The Design And Implementation Of CUDA-Based Ray Tracing Renderer

Compared with the traditional raster rendering, ray tracing renderer can easily render a more realistic three-dimensional images relying on simple physical principles. However, due to the need to simulate the actual transmission of light, the amount of computation required by the ray tracing rendering algorithm is very large, which restricts the application of interactive or real-time ray tracing in the field of PC. NVIDIA’s CUDA unified computing architecture platform makes the calculation procedure formerly based on the CPU can easily take advantage of the GPU’s massively parallel computing power to obtain substantial performance improvement. The ray tracing algorithm itself is a good example of parallel computing. This paper studied the realization of a traditional ray tracing renderer on CUDA platform, and made analysis and optimization to its performance.Firstly, a traditional CPU-based ray tracing renderer is designed and implemented using object-oriented principle. The ray tracing renderer can render diffuse color based on the Phone simple illumination model, and recursively track the specular reflection light and refraction light and calculate their colors. Next, the running of object-oriented programs on CUDA platform is studied. A method is given to solve the issues related to the object data storing in CUDA memory. This paper designs the overall structure of a CUDA ray tracing renderer, and gives a non-recursive ray tracing algorithm based on a custom stack on the CUDA platform on which recursive function is not supported.
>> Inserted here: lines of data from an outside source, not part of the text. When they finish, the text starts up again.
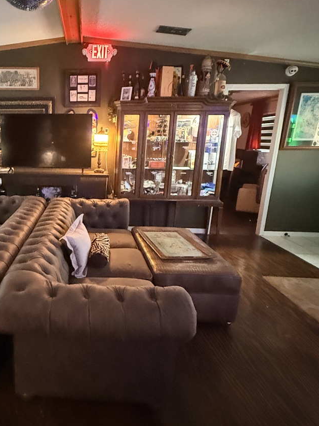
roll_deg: -2.3
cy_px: 208
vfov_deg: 71.6
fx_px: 295
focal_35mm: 24
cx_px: 65
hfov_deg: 53.2
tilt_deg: -12.4
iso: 1600
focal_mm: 2.22
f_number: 2.2
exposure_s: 1/30
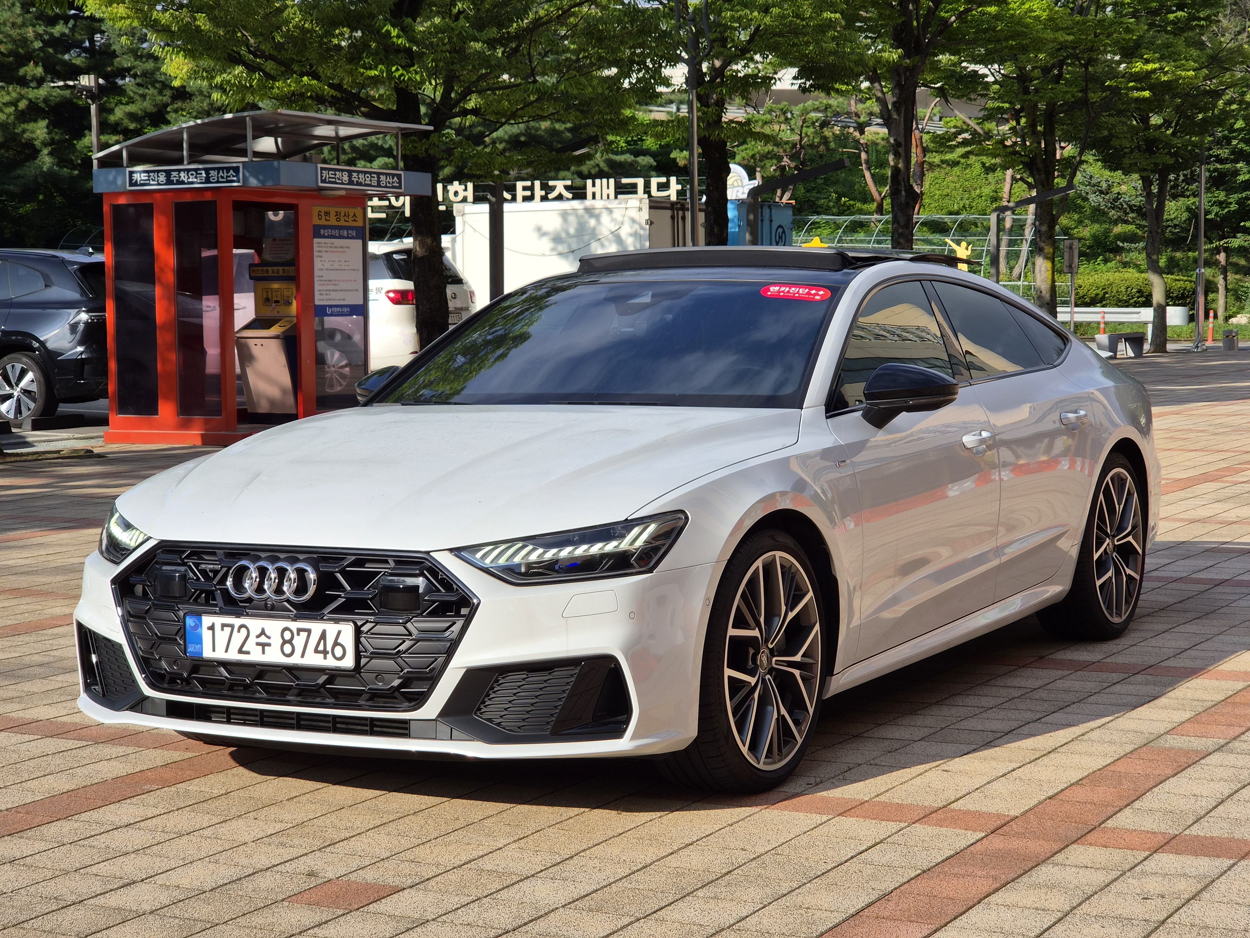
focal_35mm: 69
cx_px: 625
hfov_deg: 28.2
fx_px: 2492
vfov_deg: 21.3
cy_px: 469
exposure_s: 1/962
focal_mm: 7
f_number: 2.4
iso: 25
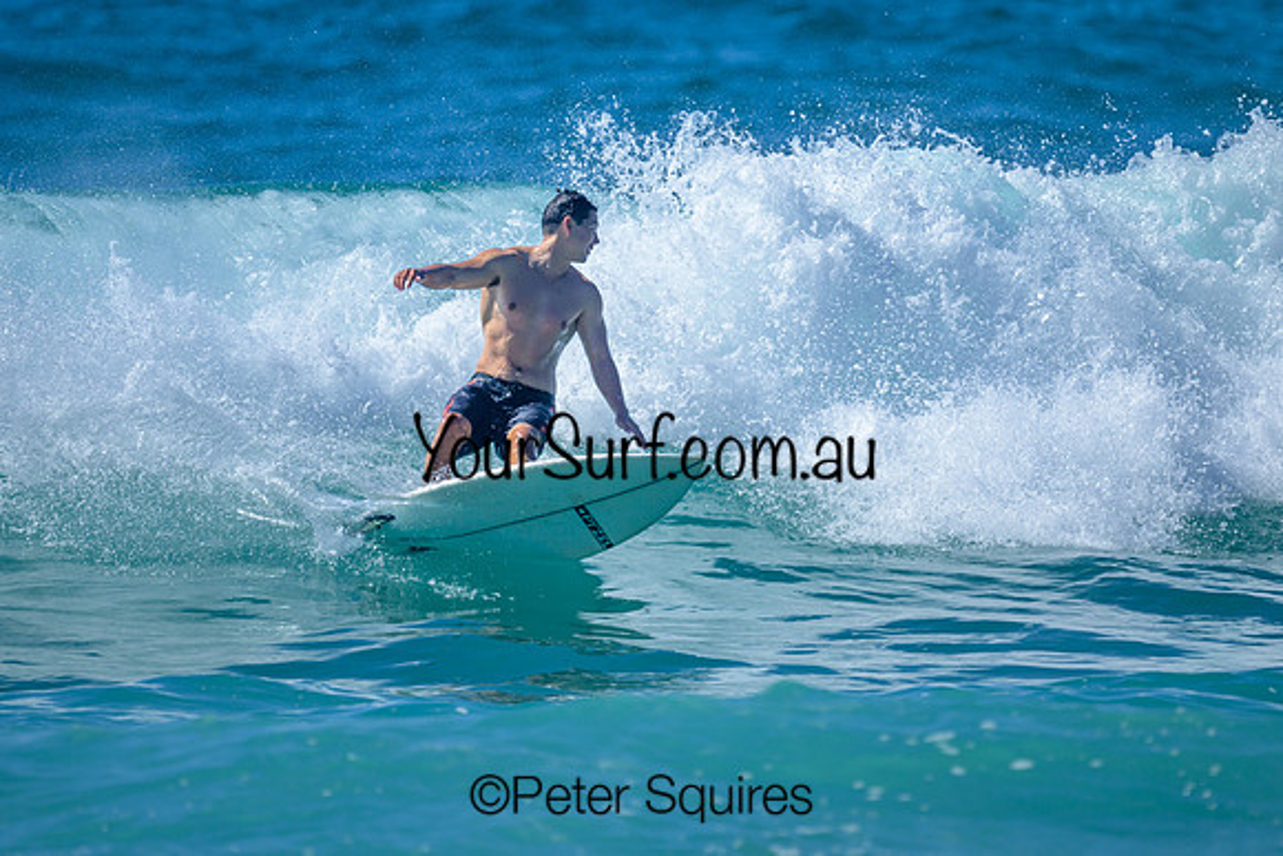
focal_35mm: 1100
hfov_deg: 1.9
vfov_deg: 1.3
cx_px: 588
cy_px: 378
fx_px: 39206
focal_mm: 800
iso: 220
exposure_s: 1/2500
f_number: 6.3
The ray tracing renderer is then completely transplanted onto the CUDA platform.Finally, the running performance of CUDA ray tracing renderer is analysis, and is optimized on the aspects of data transferring and memory accessing. In this paper, CUDA and OpenGL graphics interoperable ability is used to avoid the frequent transferring of the temporary image data between CPU and GPU so that the bandwidth could be saved. This paper also studies object data storing in the constant memory. All the static scene data is successfully copied to the constant memory. The restriction of access patterns of the global memory is broken, and the access speed of the scene data is accelerated. After optimization, the running performance of the CUDA ray tracing renderer has been greatly improved.